Before the Graduation Gala, We Asked Our Fellows 10 Questions. Here’s What They Told Us.
On May 6, ATLAS will gather at the Museum of Modern Art in New York City to honor our graduating Fellows. Before this celebration, we wanted to hear from them directly. So, earlier this spring, we sent a set of questions to all 2022 Fellows, coast-to-coast: from University of Denver to Harvard to Tulane and beyond. These Fellows are first-generation college students and immigrants; children of carpenters and farmers; and young people from Chicago’s South Side and Queens.
Three common themes emerged from their responses.
The scholarship opens the door. The community is why they stay.
When we asked Fellows what they’d want an outsider to understand about ATLAS, almost all of them pointed to the same thing: the community.
Yoselyn Waterhouse, who will start her career at RBC this summer, told us the internships and the people around her have been the most meaningful parts of her ATLAS experience. Jonathon Han said he expected ATLAS to be a place to grow his professional network and instead found something much deeper—meaningful relationships with peers who will always have his back.
What our Fellows describe, again and again, is a community of people who genuinely want to see each other succeed. That’s what they carry with them.
They push each other.
Bryce Perkins calls it “collaborative competition.” Aryan Ruparel expected finance to feel cut-throat and instead found peers and underclassmen eager to help, whether that meant conducting mock interviews, sharing resources, or honest feedback. Andy Ochoa noticed that Fellows are always looking for the next thing that makes them stand out — new competitions, unusual hobbies, and degrees outside of business.
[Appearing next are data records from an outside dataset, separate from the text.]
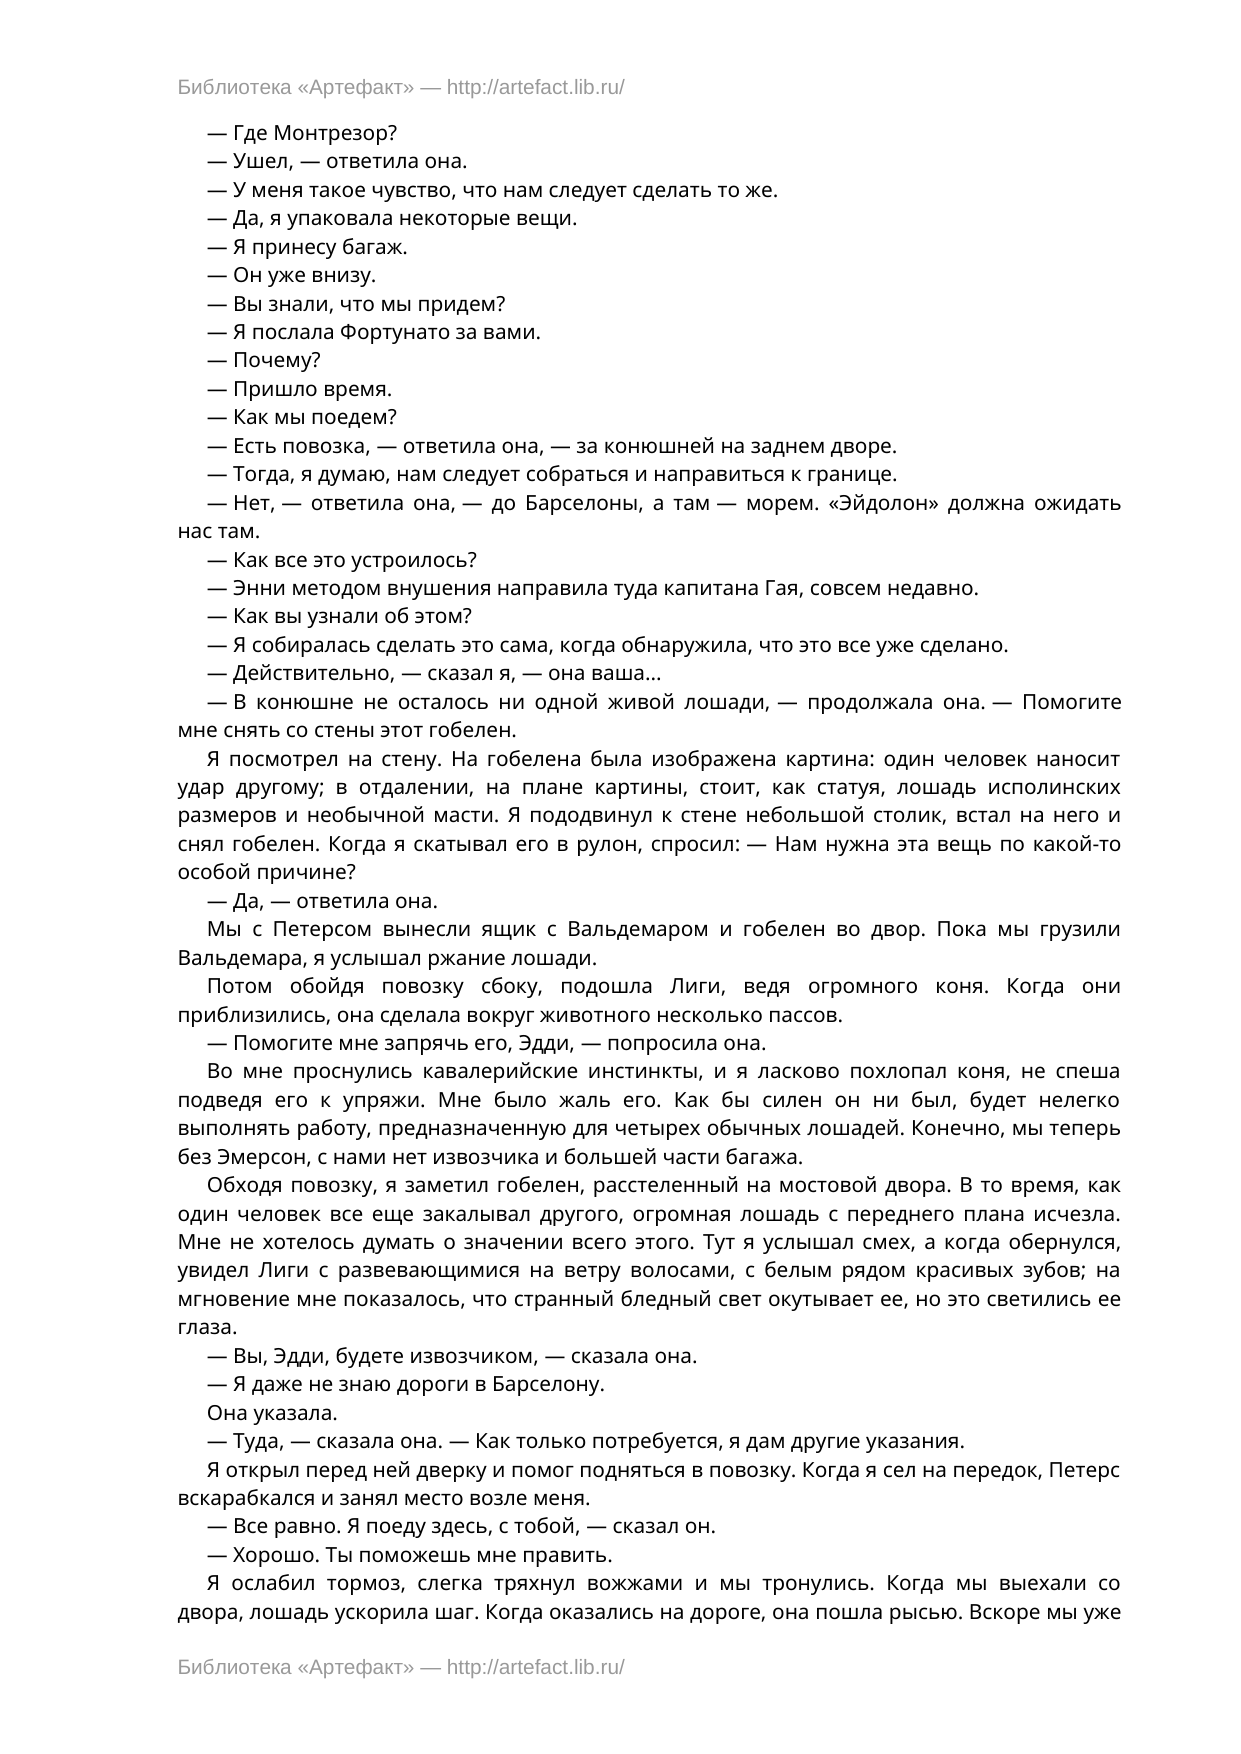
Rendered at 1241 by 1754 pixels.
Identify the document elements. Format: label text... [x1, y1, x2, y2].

text Она указала. [177, 1398, 1122, 1426]
text — Есть повозка, — ответила она, — за конюшней на заднем дворе. [177, 431, 1122, 459]
text Потом обойдя повозку сбоку, подошла Лиги, ведя огромного коня. Когда они приблизились, она сделала вокруг животного несколько пассов. [177, 971, 1122, 1028]
text — Тогда, я думаю, нам следует собраться и направиться к границе. [177, 459, 1122, 488]
text Обходя повозку, я заметил гобелен, расстеленный на мостовой двора. В то время, как один человек все еще закалывал другого, огромная лошадь с переднего плана исчезла. Мне не хотелось думать о значении всего этого. Тут я услышал смех, а когда обернулся, увидел Лиги с развевающимися на ветру волосами, с белым рядом красивых зубов; на мгновение мне показалось, что странный бледный свет окутывает ее, но это светились ее глаза. [177, 1170, 1122, 1341]
text — Я даже не знаю дороги в Барселону. [177, 1369, 1122, 1398]
text — Я принесу багаж. [177, 232, 1122, 260]
text — Все равно. Я поеду здесь, с тобой, — сказал он. [177, 1512, 1122, 1540]
text — Я собиралась сделать это сама, когда обнаружила, что это все уже сделано. [177, 630, 1122, 658]
text — Помогите мне запрячь его, Эдди, — попросила она. [177, 1028, 1122, 1057]
text Мы с Петерсом вынесли ящик с Вальдемаром и гобелен во двор. Пока мы грузили Вальдемара, я услышал ржание лошади. [177, 914, 1122, 971]
text — Почему? [177, 346, 1122, 374]
text — Ушел, — ответила она. [177, 147, 1122, 175]
text — Вы знали, что мы придем? [177, 289, 1122, 317]
text — Действительно, — сказал я, — она ваша... [177, 658, 1122, 687]
text — Хорошо. Ты поможешь мне править. [177, 1540, 1122, 1568]
text Во мне проснулись кавалерийские инстинкты, и я ласково похлопал коня, не спеша подведя его к упряжи. Мне было жаль его. Как бы силен он ни был, будет нелегко выполнять работу, предназначенную для четырех обычных лошадей. Конечно, мы теперь без Эмерсон, с нами нет извозчика и большей части багажа. [177, 1057, 1122, 1170]
text — Он уже внизу. [177, 260, 1122, 289]
text — Как мы поедем? [177, 402, 1122, 431]
text — Да, — ответила она. [177, 886, 1122, 914]
text Я посмотрел на стену. На гобелена была изображена картина: один человек наносит удар другому; в отдалении, на плане картины, стоит, как статуя, лошадь исполинских размеров и необычной масти. Я пододвинул к стене небольшой столик, встал на него и снял гобелен. Когда я скатывал его в рулон, спросил: — Нам нужна эта вещь по какой-то особой причине? [177, 744, 1122, 886]
text — Энни методом внушения направила туда капитана Гая, совсем недавно. [177, 573, 1122, 602]
text — Вы, Эдди, будете извозчиком, — сказала она. [177, 1341, 1122, 1369]
text — Как вы узнали об этом? [177, 602, 1122, 630]
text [177, 1568, 1122, 1625]
text — Где Монтрезор? [177, 118, 1122, 147]
text — Туда, — сказала она. — Как только потребуется, я дам другие указания. [177, 1426, 1122, 1455]
text — В конюшне не осталось ни одной живой лошади, — продолжала она. — Помогите мне снять со стены этот гобелен. [177, 687, 1122, 744]
text — У меня такое чувство, что нам следует сделать то же. [177, 175, 1122, 203]
text — Да, я упаковала некоторые вещи. [177, 203, 1122, 232]
text — Как все это устроилось? [177, 545, 1122, 573]
text — Я послала Фортунато за вами. [177, 317, 1122, 346]
text — Пришло время. [177, 374, 1122, 402]
text — Нет, — ответила она, — до Барселоны, а там — морем. «Эйдолон» должна ожидать нас там. [177, 488, 1122, 545]
text Я открыл перед ней дверку и помог подняться в повозку. Когда я сел на передок, Петерс вскарабкался и занял место возле меня. [177, 1455, 1122, 1512]
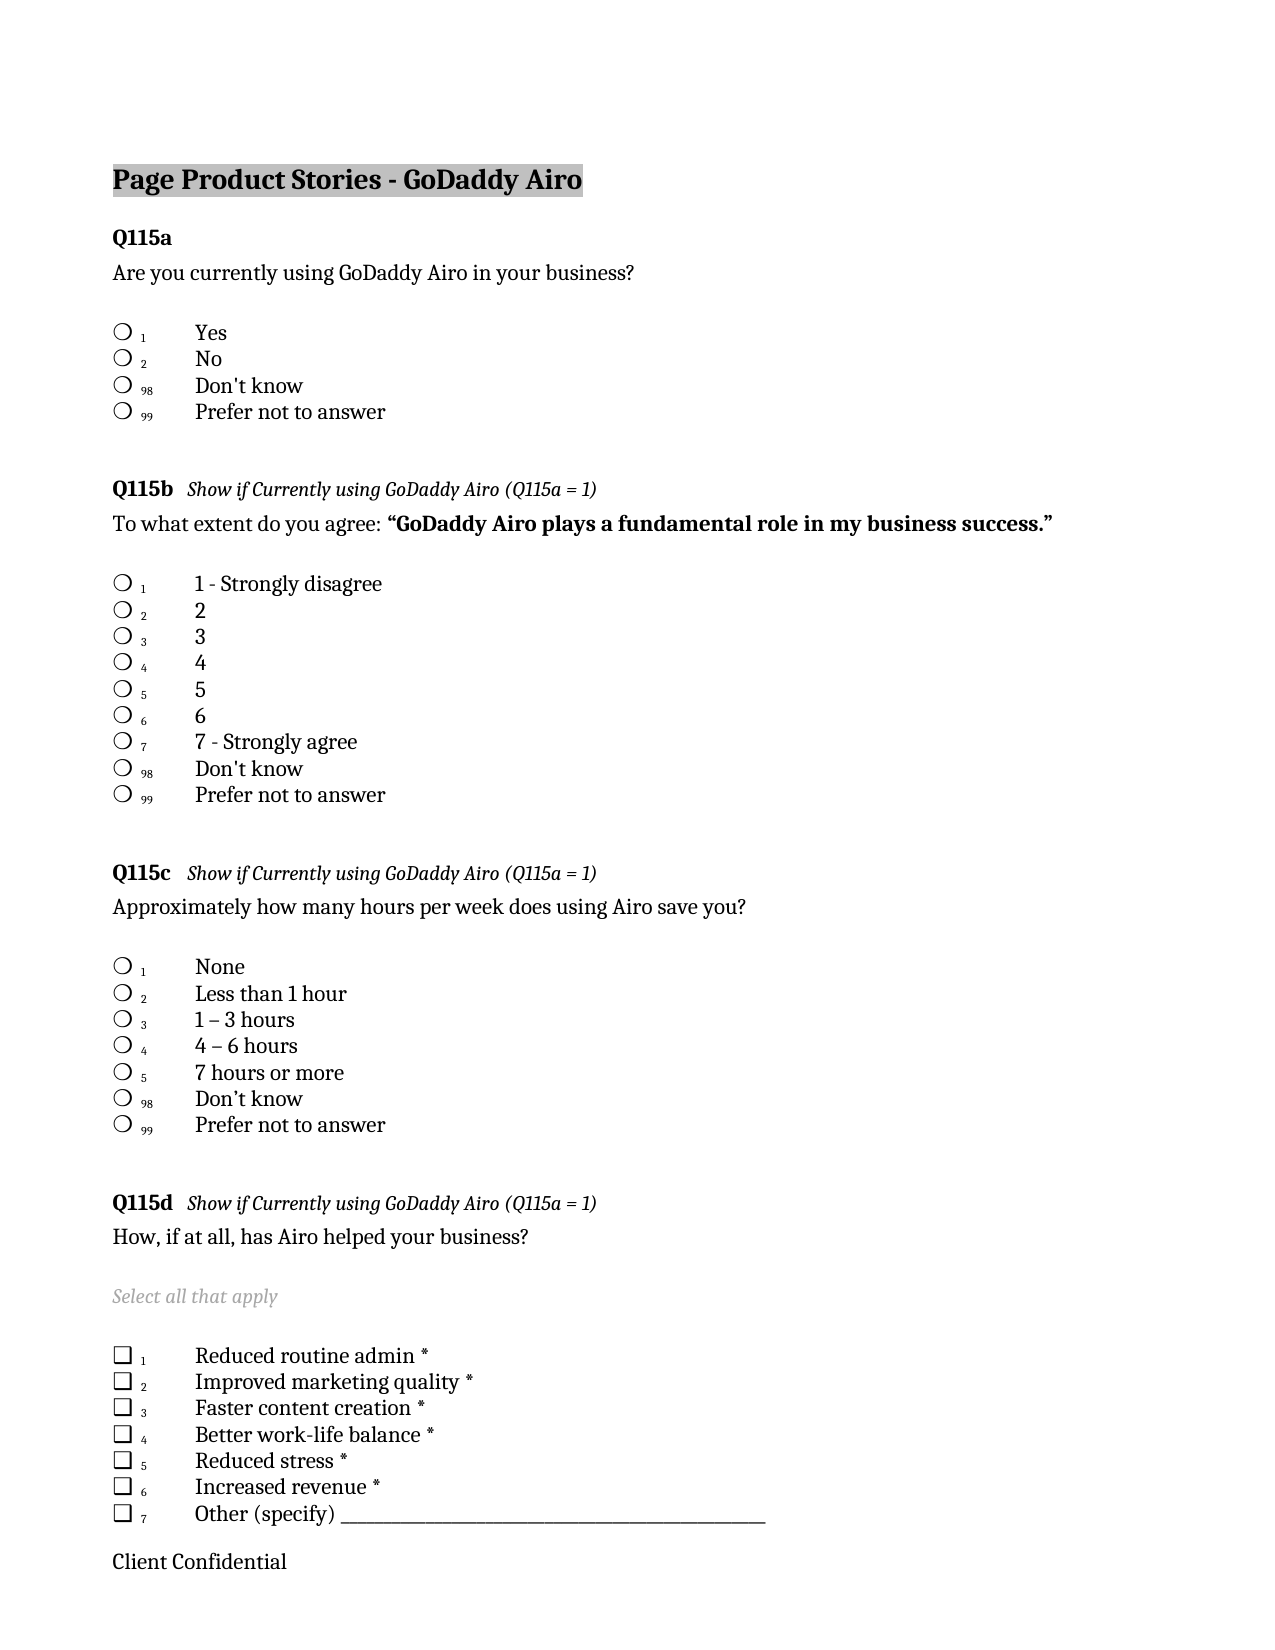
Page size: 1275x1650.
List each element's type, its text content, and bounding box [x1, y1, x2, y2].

table_cell Reduced stress * [184, 1448, 1151, 1474]
table_cell ❍ 5 [101, 1060, 184, 1086]
table_cell ❑ 5 [101, 1448, 184, 1474]
table_cell ❍ 99 [101, 782, 184, 808]
table_cell Prefer not to answer [184, 1112, 1151, 1138]
table_cell ❍ 3 [101, 624, 184, 650]
table_header Yes [184, 320, 1151, 346]
text How, if at all, has Airo helped your business? [112, 1224, 1162, 1281]
text Q115b Show if Currently using GoDaddy Airo (Q115a = 1) [112, 476, 1162, 503]
table_cell ❍ 99 [101, 399, 184, 425]
table_cell ❍ 98 [101, 1086, 184, 1112]
table_cell ❑ 6 [101, 1474, 184, 1501]
text Q115c Show if Currently using GoDaddy Airo (Q115a = 1) [112, 859, 1162, 886]
table_cell ❑ 7 [101, 1501, 184, 1527]
table_header ❍ 1 [101, 954, 184, 980]
table_header ❑ 1 [101, 1343, 184, 1369]
table_header None [184, 954, 1151, 980]
table_cell ❑ 4 [101, 1421, 184, 1448]
table_cell 4 [184, 650, 1151, 676]
table_cell 4 – 6 hours [184, 1033, 1151, 1059]
table_cell Increased revenue * [184, 1474, 1151, 1501]
table_cell ❍ 4 [101, 1033, 184, 1059]
table_cell ❍ 99 [101, 1112, 184, 1138]
text Page Product Stories - GoDaddy Airo [112, 163, 1162, 197]
table_cell Prefer not to answer [184, 782, 1151, 808]
text To what extent do you agree: “GoDaddy Airo plays a fundamental role in my business success.” [112, 511, 1162, 567]
table_cell Other (specify) __________________________________________________ [184, 1501, 1151, 1527]
table_cell ❍ 3 [101, 1007, 184, 1033]
table_cell Better work-life balance * [184, 1421, 1151, 1448]
table_cell Improved marketing quality * [184, 1369, 1151, 1395]
table_cell 7 hours or more [184, 1060, 1151, 1086]
table_header 1 - Strongly disagree [184, 571, 1151, 597]
table_cell No [184, 346, 1151, 372]
table_cell Faster content creation * [184, 1395, 1151, 1421]
table_cell Don't know [184, 373, 1151, 399]
text Q115a [112, 225, 1162, 251]
table_cell Less than 1 hour [184, 980, 1151, 1007]
table_cell ❍ 2 [101, 980, 184, 1007]
table_cell Don't know [184, 756, 1151, 782]
table_cell 1 – 3 hours [184, 1007, 1151, 1033]
table_cell Don’t know [184, 1086, 1151, 1112]
text Select all that apply [112, 1284, 1162, 1338]
table_cell Prefer not to answer [184, 399, 1151, 425]
table_cell ❍ 7 [101, 729, 184, 756]
text Q115d Show if Currently using GoDaddy Airo (Q115a = 1) [112, 1189, 1162, 1216]
table_cell 3 [184, 624, 1151, 650]
table_cell ❍ 5 [101, 676, 184, 703]
table_cell 2 [184, 598, 1151, 624]
table_cell 5 [184, 676, 1151, 703]
table_header ❍ 1 [101, 571, 184, 597]
table_cell ❑ 2 [101, 1369, 184, 1395]
table_cell ❍ 2 [101, 346, 184, 372]
table_header Reduced routine admin * [184, 1343, 1151, 1369]
table_cell ❍ 2 [101, 598, 184, 624]
table_cell ❑ 3 [101, 1395, 184, 1421]
table_cell ❍ 4 [101, 650, 184, 676]
table_cell 6 [184, 703, 1151, 729]
text Approximately how many hours per week does using Airo save you? [112, 894, 1162, 950]
table_cell 7 - Strongly agree [184, 729, 1151, 756]
text Are you currently using GoDaddy Airo in your business? [112, 259, 1162, 316]
table_cell ❍ 6 [101, 703, 184, 729]
table_header ❍ 1 [101, 320, 184, 346]
table_cell ❍ 98 [101, 756, 184, 782]
table_cell ❍ 98 [101, 373, 184, 399]
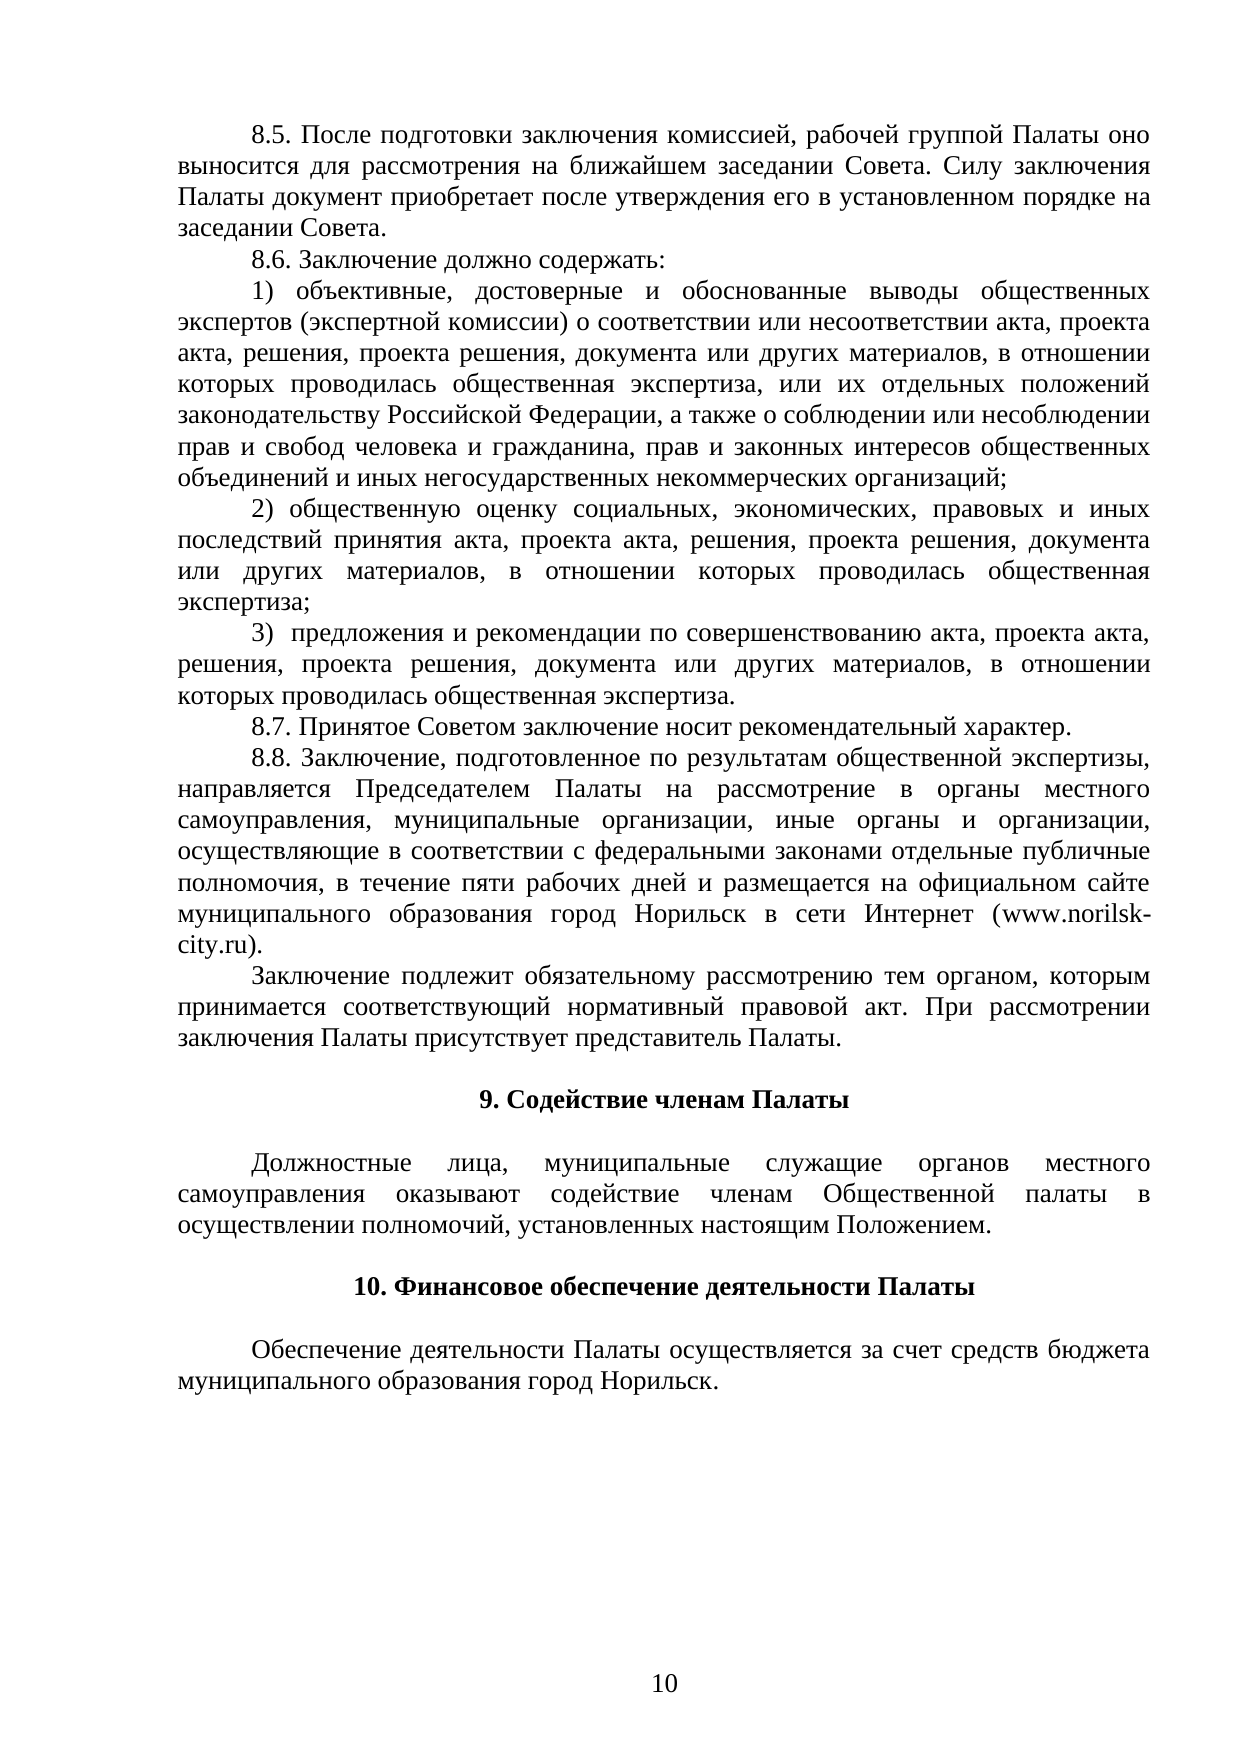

“I can’t believe I’m in this room.”
This feeling came up again and again. Jamal Matthew used it to describe sitting across from Scott Schroeder, a co-founding partner of Balyasny Asset Management, during his first first internship. For him–someone just beginning to explore finance, coming from a family of carpenters and farmers – it was a surreal experience. Natalia Ostapowicz remembered walking into the Balyasny office at 18 years old and seeing a desk with six monitors overlooking Central Park.
What moved me most in reading all of the responses was how Fellows described their own transformation: the rooms our Fellows now move through confidently were once entirely closed to them. On May 6, we’ll celebrate these Fellows at the Museum of Modern Art. They all will be in the room. This matters, because many of them didn’t always realize they belonged in spaces like this. That’s the heart of what we do at ATLAS: help brilliant, talented young people grow into opportunities they may not have imagined for themselves.